I didn't intend to, though I can see how it came off that way. The point is that there is there is near zero certainty that Elop made the wrong decision.
The problem with that strategy is that they don't get MS's support payments, nor do they claim the #1 position for that OS. I highly doubt that the removal of Symbian from Nokia's high end devices hurt their sales much at all. Symbian's marketshare came overwhelmingly from lower end devices, and at the time apps didn't matter there.
In 2009, Apple had 99.4% of app sales, despite
Symbian having ~50% smartphone share. No devs cared for it, so the only people buying phones with Symbian were those that didn't care about apps, which was a declining demographic.
Look at the data:
Can you honestly say it looks like Elop accelerated Symbian's decline at all?
Widespread app development is a critical part to long term success. Apple had the first mover advantage (and for a long time it was gargantuan, given their relatively affluent user base), but wanted to remain a high end, high margin company. Google swooped in with a free product in a timely manner. These two could've been the only two significant players in the market, with nobody else offering any meaningful advantage and devs having no reason to care about other platforms.

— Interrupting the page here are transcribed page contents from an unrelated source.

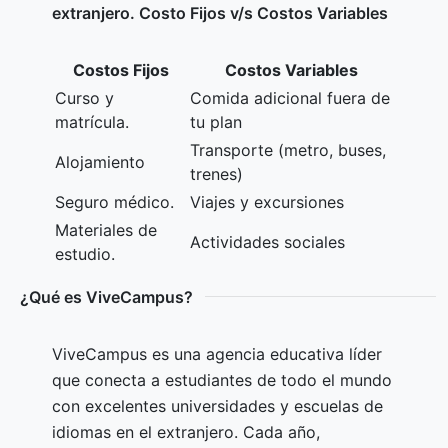
extranjero. Costo Fijos v/s Costos Variables
Costos Fijos
Costos Variables
Curso y
Comida adicional fuera de
matrícula.
tu plan
Transporte (metro, buses,
Alojamiento
trenes)
Seguro médico.
Viajes y excursiones
Materiales de
Actividades sociales
estudio.
¿Qué es ViveCampus?
ViveCampus es una agencia educativa líder
que conecta a estudiantes de todo el mundo
con excelentes universidades y escuelas de
idiomas en el extranjero. Cada año,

The only reason MS had a chance to be a third player was their unified Win8 kernel/UI strategy. Devs have a solid incentive to make apps for all types of devices running Windows - laptops, tablets, and smartphones (and MS is throwing cash their way as well). BB and Symbian, MeeGo, Tizen, etc all had zero or nearly zero share of app sales in 2010 (hell, even Android was only at 10%, despite the OS marketshare being decent), and didn't have this trojan horse that MS does, so devs had little incentive to develop for them and that won't change in the future.
Android and WP were Nokia's only choices. Nokia wanted to take a gamble to stand out from the crowd, and MS paid them to do it. I can't say definitively that WP was the better choice over Android, as maybe Nokia could pull of a hardware or marketing miracle that LG/HTC/Sony/Motorola couldn't in their bid to unseat Samsung; however, I can say there is little to support the notion that Symbian/Meego had any chance in hell.